Adriana Villegas Botero

La Real Academia de la Lengua recomienda traducir como “persona influyente” o “persona con influencia” el término influencer, palabra en inglés que asimilamos a “influenciador”.
¿Quiénes fueron los influencers políticos del siglo pasado? Lenin, Stalin, Hitler, Mussolini, Churchill, Franklin D. Roosevelt, Gandhi, Mao Tse Tung, Martin Luther King, Mandela, Margaret Thatcher, Konrad Adenauer, Fidel Castro, Gorbachov... cada cual agregará o quitará nombres de acuerdo con su visión, pero en principio estas personas tuvieron enorme poder para influir en la vida de los demás.
(La historia está llena de influenciadores masculinos. La ausencia de relatos sobre mujeres es protuberante).
Es inquietante analizar la ruta que han utilizado los políticos para convertirse en seres influyentes: en algunos casos la guerra los catapultó y en otros fue todo lo contrario: crecieron con su llamado al pacifismo. Muchos aprovecharon su capacidad oratoria en la plaza pública, la radio y la televisión para amplificar el alcance de alguna de las dos promesas básicas de la política: continuidad o renovación.

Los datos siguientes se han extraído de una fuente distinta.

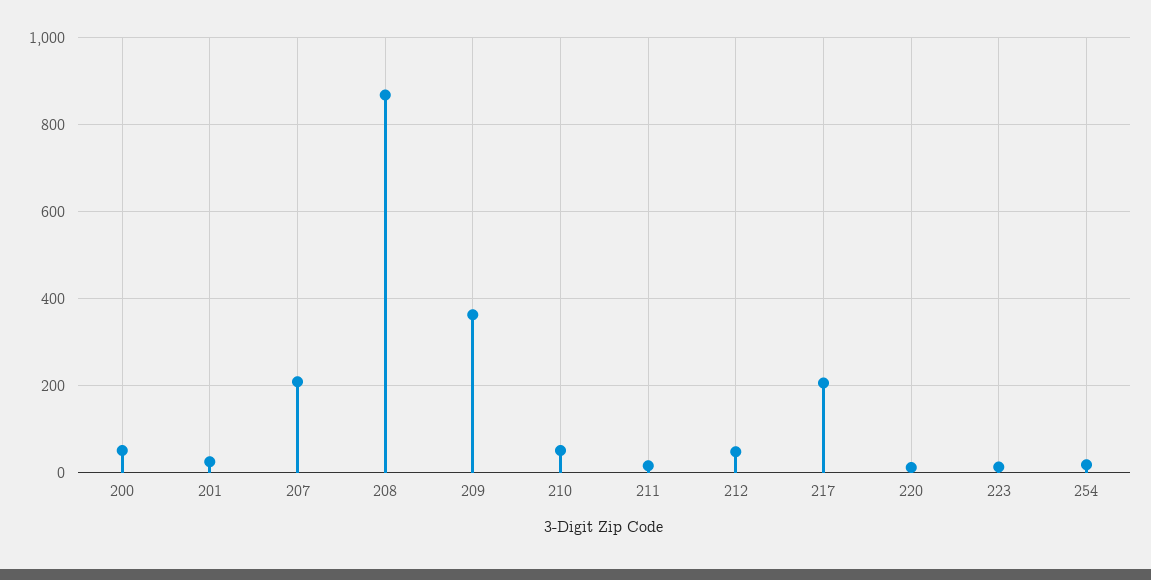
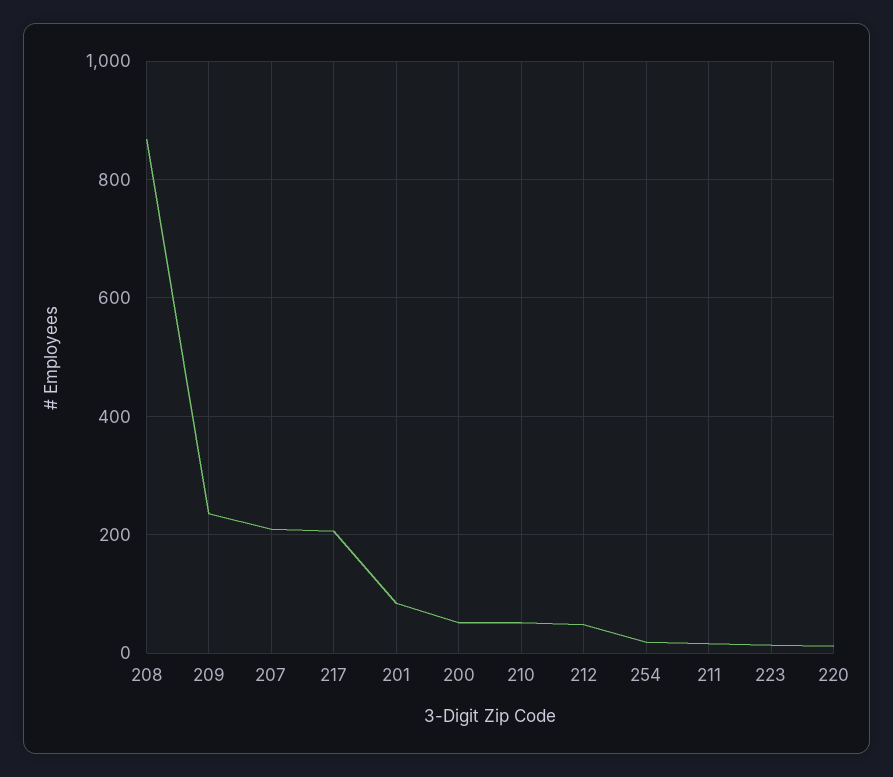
201: 20 -> 80
209: 360 -> 240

Al caracterizar los distintos tipos de dominación social, Max Weber definió la autoridad carismática como aquella de ciertos líderes (religiosos, pero también gobernantes, entre otros), a quienes la gente sigue no por tradición o por la ley sino porque cree en esa persona, en la fuerza de la palabra de ese líder político que obra como mesías redentor.
Este siglo XXI de redes sociales ha mutado la manera en la que los políticos buscan acercarse al electorado. De un liderazgo como el de Kennedy o el de Obama, se pasó Donald Trump, un burdo millonario que se volvió famoso por un reallity show y usó Twitter durante sus cuatro años de (des)gobierno para notificar en caliente, decisiones de Estado que deberían comunicarse por canales formales: aprendió en la tele que decir: “estás despedido” da rating y con ese estilo gobernó. Y como Estados Unidos es un país influencer, lo que hacen allá lo copian acá.
¿El poder para qué? se preguntaba Darío Echandía. La respuesta de Gandhi, Lenin o Hitler dista mucho de la de políticos actuales que sueñan con ser influencers: no con influir en la historia, ni con cerrar brechas sociales o atender los grandes problemas de sus comunidades, sino con saltar de las páginas políticas a las de farándula.
Durante años las campañas fueron un medio para alcanzar un fin, que era conquistar el poder. Ahora llegar al poder parece ser un medio para el interés personal del que quiere seguir en campaña porque ganar es solo un peldaño en su proyecto personal. Su fin es ser atractivo, tener seguidores en redes, firmar autógrafos, ser famoso y vivir como celebridad de alfombra roja.
¿Cuál es el legado de su gobierno? ¿cuáles son sus políticas públicas con impacto a mediano y largo plazo? La política exige análisis del interés colectivo, pensando en el bien común de manera consensuada. Eso se diluye en este interés creciente por puntear en los rankings, alcanzar alta percepción de favorabilidad en las encuestas, sumar seguidores en redes y mantener teleaudiencias cautivas. El influencer actúa como aquél que sufrió bullying y necesita que ahora le obedezcan, y para lograrlo hace lo que sea: tocar guitarra, jugar con el balón, llorar, gritar o pedir perdón.
Los cantantes o deportistas que hacen de su nombre una marca personal cultivan en las redes sociales narrativas emocionales que los conectan con sus fans: una cirugía estética, un bebé o un divorcio son asuntos privados útiles para conmover y vender su música o sus camisetas. Pero en el caso de los mandatarios, lo que se espera de ellos es que gobiernen, que ejecuten los recursos públicos y no que cultiven su vanidoteca personal a costa del erario, en programas diarios de televisión, o en transmisiones por Facebook en las que los anuncios de interés ciudadano se programan de acuerdo con la hora de mayor tráfico en redes.
Estar gobernados por influencers rebaja nuestras vidas al nivel de un reallity, sin límites entre lo público y lo íntimo, en donde no nos tratan como ciudadanos adultos sino como fans de los que se esperan aplausos con forma de “clics” o “me gusta”.
No imagino a estadistas como Churchill o Ángela Merkel, conscientes de la dignidad de sus cargos, publicando selfies de un postoperatorio para mejorar en las encuestas o para conjurar crisis políticas, pero no creo que se necesite ser un gran estadista para entender los límites: basta con salir de la burbuja de adulación y dejar de asumir que todo crítico es un huérfano de poder.